After months of delays, Yellowknifers will finally get to taste beer brewed in the territory, for the first time since the Bush Pilots Brew Pub closed its doors in 1997. 'So far I've been really happy with the results... and I'm pretty sure Yellowknife will be too,' says Fletcher Stevens.

'So far I've been really happy with the results... and I'm pretty sure Yellowknife will be too'

Fletcher Stevens poses with his first batch of beer at the N.W.T. Brewing Co. 'We're ecstatic that we can finally produce something locally that people will actually get to try.' (Garrett Hinchey/CBC)

The N.W.T.'s only microbrewery is set to debut its first in-house beer just in time for New Years.

"So far I've been really happy with the results," said Fletcher Stevens of the N.W.T. Brewing Co. "And I'm pretty sure Yellowknife will be too."

Two brews should be ready for lunch hour today, with a third ready in time for New Year's Eve. 

It's the first time that beer has been commercially brewed in the territory since 1997, when the Bush Pilot's Brew Pub closed its doors.

Stevens and his wife Miranda opened The Woodyard pub two months ago to showcase the new brews. They met several hurdles along the way, from licensing to inspections, that delayed the actual brewing of beer.

But Fletcher says it's all been worth it.

"We're ecstatic that we can finally produce something locally, and people will actually get to try, and hopefully back us."

Witbier, pale ale

The pub's first offering is a witbier — a cloudy, Belgian style ale that will have a peppery, clovey flavour. "People can compare it to a Rickard's White or a Keith's White," Stevens said. 

They'll also serve a Ragged Pine pale ale, which Stevens expects will become the pub's signature beer. 

The company will eventually produce four different types of beer, with take-home sales beginning in the next couple of months.

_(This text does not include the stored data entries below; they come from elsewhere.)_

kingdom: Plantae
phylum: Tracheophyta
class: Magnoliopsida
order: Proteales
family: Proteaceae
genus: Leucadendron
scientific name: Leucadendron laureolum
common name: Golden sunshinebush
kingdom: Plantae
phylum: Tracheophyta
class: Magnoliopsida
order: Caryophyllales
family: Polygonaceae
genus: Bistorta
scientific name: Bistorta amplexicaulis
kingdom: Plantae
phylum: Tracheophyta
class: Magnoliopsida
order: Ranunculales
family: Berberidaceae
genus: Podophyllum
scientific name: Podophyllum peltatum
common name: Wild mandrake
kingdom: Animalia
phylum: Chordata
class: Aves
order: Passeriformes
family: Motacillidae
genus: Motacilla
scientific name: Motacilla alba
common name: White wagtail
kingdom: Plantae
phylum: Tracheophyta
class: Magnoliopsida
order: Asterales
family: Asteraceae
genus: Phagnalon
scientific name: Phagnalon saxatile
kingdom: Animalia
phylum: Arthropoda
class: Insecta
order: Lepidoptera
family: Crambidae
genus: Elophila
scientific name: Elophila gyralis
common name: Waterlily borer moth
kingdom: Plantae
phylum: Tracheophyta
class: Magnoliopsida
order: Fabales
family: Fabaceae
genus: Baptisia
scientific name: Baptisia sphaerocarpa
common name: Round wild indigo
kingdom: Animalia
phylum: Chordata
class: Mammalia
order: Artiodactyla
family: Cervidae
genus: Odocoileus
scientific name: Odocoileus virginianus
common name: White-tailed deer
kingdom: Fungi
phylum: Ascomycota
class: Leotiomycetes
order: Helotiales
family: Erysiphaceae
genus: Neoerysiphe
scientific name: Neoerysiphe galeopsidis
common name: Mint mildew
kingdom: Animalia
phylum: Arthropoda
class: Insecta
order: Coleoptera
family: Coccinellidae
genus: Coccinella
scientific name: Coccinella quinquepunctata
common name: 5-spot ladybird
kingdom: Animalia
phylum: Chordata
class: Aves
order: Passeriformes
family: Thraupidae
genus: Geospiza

Brewing beer locally should also solve the pub's problem of running out of beer — something that frequently occurred as customers flocked to the pub during its first few weeks in business. 

"I think it's just that everybody was so pumped up about us that everybody and their dogs came in to check it out," said Stevens, adding that he's pleased people were willing to try everything. 

"Selling out of things is a good problem to have."